### Requirement 1
In the interview with Ghizlane Sahli, list every material of thread she says she uses.
### Requirement 2
Continue the interview with Ghizlane Sahli from the point where it stops.

### Page text
SpeakART: Could you tell us something more about the collective Zbel Manifesto and your contribution in it?
Ghizlane Sahli: Zbel manifesto is a collective of 3 peoples. Katia Sahli, my sister, a lawyer, Othman Zine, a Photograph and a movie director, and myself. Our aims is to create installations made with waste. We make observations. We are not giving lessons.We just ask questions about the world we are living in.
SpeakART: How would you summarize your artistic vision in a kind of statement?
Ghizlane Sahli: I would say I embroider, I sculpt and I draw. I tell the story of an interior and organic journey, carried by a universal dimension. I play with materials, scales and volumes, by using thread (silk, wool, plastic or metal) to weave and celebrate the subjects that stimulate me: The human body, in general, and the female body in its intimacy.. I usually use metaphor with nature to express that interiority and emotions. Pure emotion, cleansed of any religious, social, educational or generic contribution. I finally really enjoy transforming the material, exulting it and giving it a meaning.
SpeakART: How do you consider Moroccan artistic environment?
Ghizlane Sahli: The artistic environment in Morocco is very rich. It grew a lot during these last 20 years. The young scene is very creative.

### Records
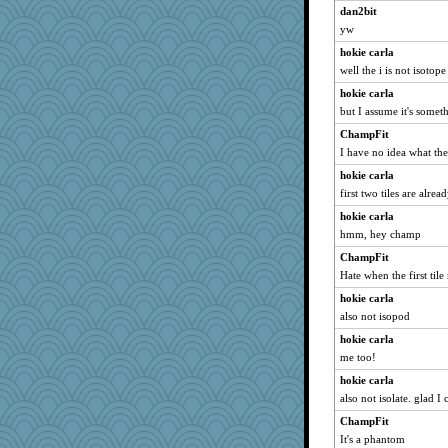
dan2bit
yw
hokie carla
well the i is not isotope
hokie carla
but I assume it's someth
ChampFit
I have no idea what the
hokie carla
first two tiles are alrea
hokie carla
hmm, hey champ
ChampFit
Hate when the first til
hokie carla
also not isopod
hokie carla
me too!
hokie carla
also not isolate. glad I
ChampFit
It's a phantom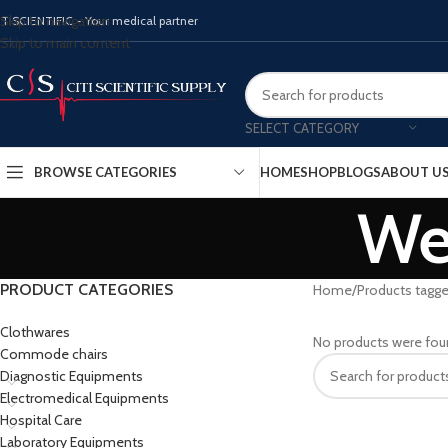
Skip to navigation
ITISCIENTIFIC - Your medical partner
Skip to main content
SELECT CATEGORY
BROWSE CATEGORIES
HOME
SHOP
BLOGS
ABOUT U
Wei
PRODUCT CATEGORIES
Home
Products tagge
Clothwares
No products were fou
Commode chairs
Diagnostic Equipments
Electromedical Equipments
Hospital Care
Laboratory Equipments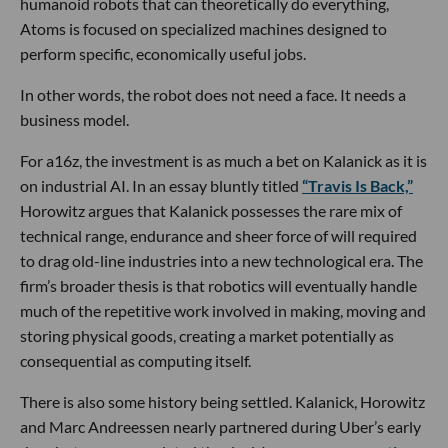
humanoid robots that can theoretically do everything,
Atoms is focused on specialized machines designed to
perform specific, economically useful jobs.
In other words, the robot does not need a face. It needs a
business model.
For a16z, the investment is as much a bet on Kalanick as it is
on industrial AI. In an essay bluntly titled
“Travis Is Back,”
Horowitz argues that Kalanick possesses the rare mix of
technical range, endurance and sheer force of will required
to drag old-line industries into a new technological era. The
firm’s broader thesis is that robotics will eventually handle
much of the repetitive work involved in making, moving and
storing physical goods, creating a market potentially as
consequential as computing itself.
There is also some history being settled. Kalanick, Horowitz
and Marc Andreessen nearly partnered during Uber’s early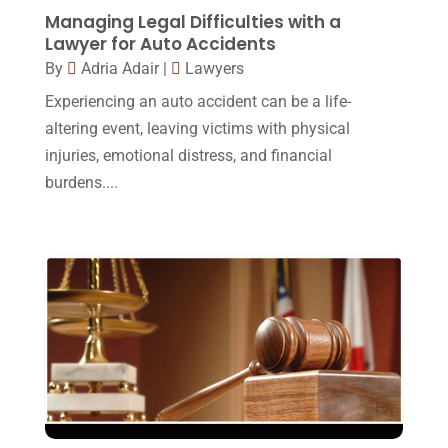
Legal
(24)
August 2017
(18)
Managing Legal Difficulties with a
Legal Group
(9)
Lawyer for Auto Accidents
July 2017
(13)
By
Adria Adair
|
Lawyers
Legal Services
(32)
June 2017
(7)
Experiencing an auto accident can be a life-
Malpractice Attorney
(1)
May 2017
(9)
altering event, leaving victims with physical
Personal Injury Attorney
(16)
injuries, emotional distress, and financial
April 2017
(10)
burdens....
Personal Injury Lawyer
(10)
March 2017
(3)
Real Estate Lawyer
(2)
February 2017
(23)
Slip And Fall Accident
(2)
January 2017
(15)
Social Security Disability
(1)
December 2016
(6)
Workers Compensation
(5)
November 2016
(14)
October 2016
(15)
March 2016
(4)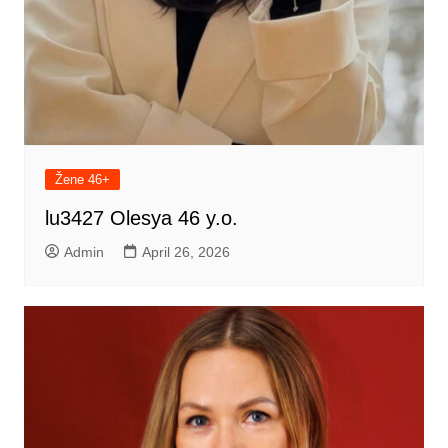
Žene 46+
lu3427 Olesya 46 y.o.
Admin
April 26, 2026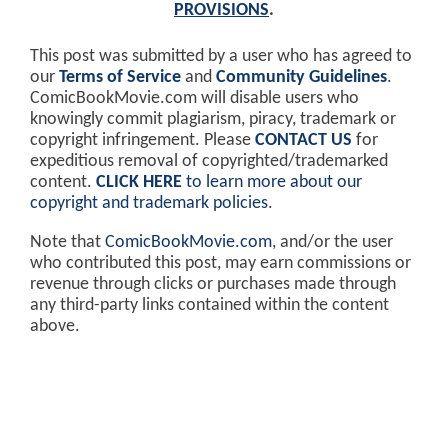
PROVISIONS
.
This post was submitted by a user who has agreed to
our
Terms of Service
and
Community Guidelines
.
ComicBookMovie.com will disable users who
knowingly commit plagiarism, piracy, trademark or
copyright infringement. Please
CONTACT US
for
expeditious removal of copyrighted/trademarked
content.
CLICK HERE
to learn more about our
copyright and trademark policies
.
Note that
ComicBookMovie.com
, and/or the user
who contributed this post, may earn commissions or
revenue through clicks or purchases made through
any third-party links contained within the content
above.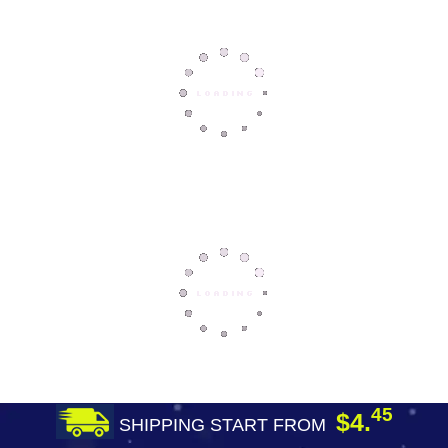
45
$4.
SHIPPING START FROM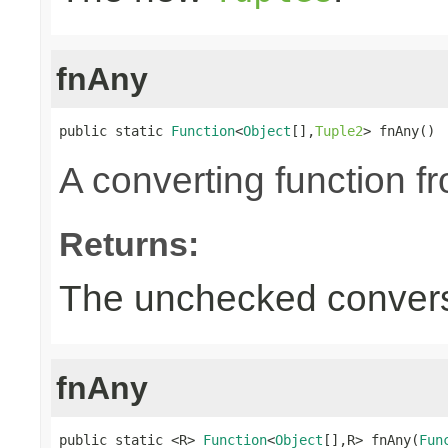
fnAny
public static 
Function
<
Object
[],
Tuple2
> fnAny()
A converting function f
Returns:
The unchecked convers
fnAny
public static <R> 
Function
<
Object
[],R> fnAny(
Fun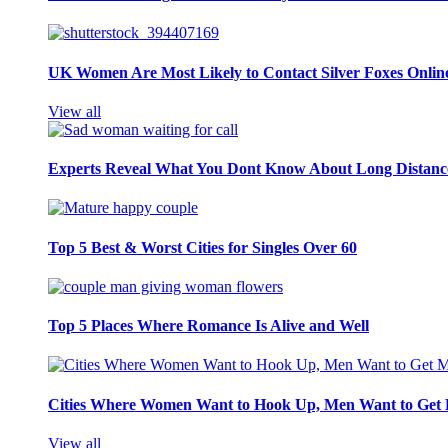
UK Women Are Most Likely to Contact Silver Foxes Onlin
View all
Experts Reveal What You Dont Know About Long Distance
Top 5 Best & Worst Cities for Singles Over 60
Top 5 Places Where Romance Is Alive and Well
Cities Where Women Want to Hook Up, Men Want to Get 
View all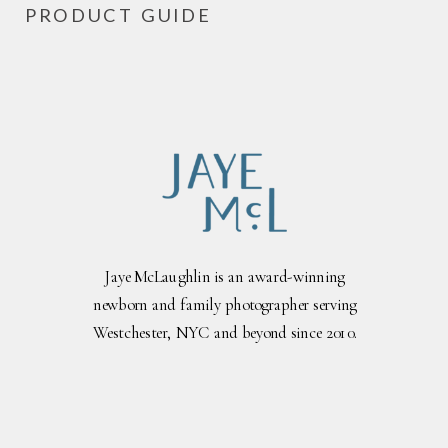
PRODUCT GUIDE
Jaye McLaughlin is an award-winning
newborn and family photographer serving
Westchester, NYC and beyond since 2010.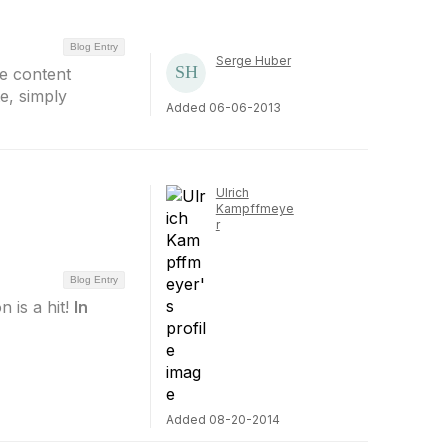
Blog Entry
Serge Huber
e content
e, simply
Added 06-06-2013
Ulrich
Kampffmeye
r
Blog Entry
n is a hit!
In
Added 08-20-2014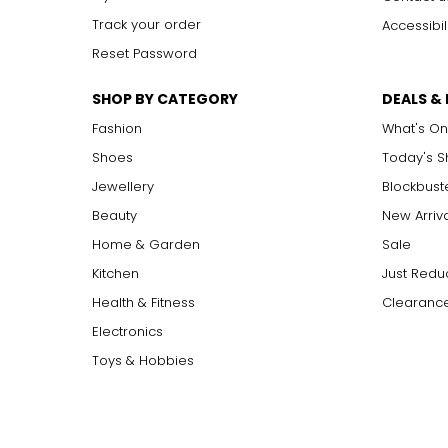
Track your order
Accessibil
Reset Password
SHOP BY CATEGORY
DEALS &
Fashion
What's On
Shoes
Today's 
Jewellery
Blockbust
Beauty
New Arriv
Home & Garden
Sale
Kitchen
Just Redu
Health & Fitness
Clearance
Electronics
Toys & Hobbies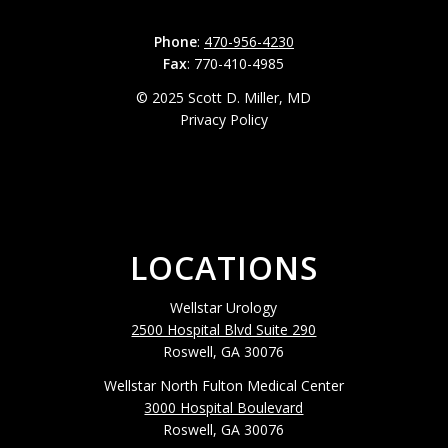
Phone
:
470-956-4230
Fax
: 770-410-4985
© 2025 Scott D. Miller, MD
Privacy Policy
LOCATIONS
Wellstar Urology
2500 Hospital Blvd Suite 290
Roswell, GA 30076
Wellstar North Fulton Medical Center
3000 Hospital Boulevard
Roswell, GA 30076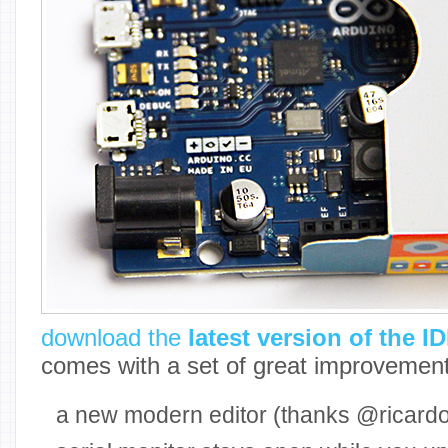
download the
latest version of the I
comes with a set of great improvement
a new modern editor (thanks @ricardoj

### Written response 1
silk, wool, plastic, metal

### Written response 2
SpeakART: Your are represented by David Bloch Gallery in Marrakesh, but also by different European galleries (Primo Marella Gallery – Milan, Sulger Buel Gallery – London, Sakhile&Me – Frankfurt): how do you perceive the reception of African contemporary art in the European market?
Ghizlane Sahli: These last years, there have been specially some fairs like 1.54 in London, New York and Marrakech, AKAA in Paris. All these new museums that opened in Africa: Macaal in Marrakech, Zeit MOCA in Johannesburg, Le Palais de Lomé in Lomé… All these biennals in the continent, (Lagos, Bamako, Ouagadogou, Kinshasa, Casablanca, Marrakech…).. There are also many auction house that are interested in African artists. That way, The African scene is very present in Europe and else where. The African continent is a very rich and multicultural place. The artist have a lot to say, about their history, their identity, their memories and their culture.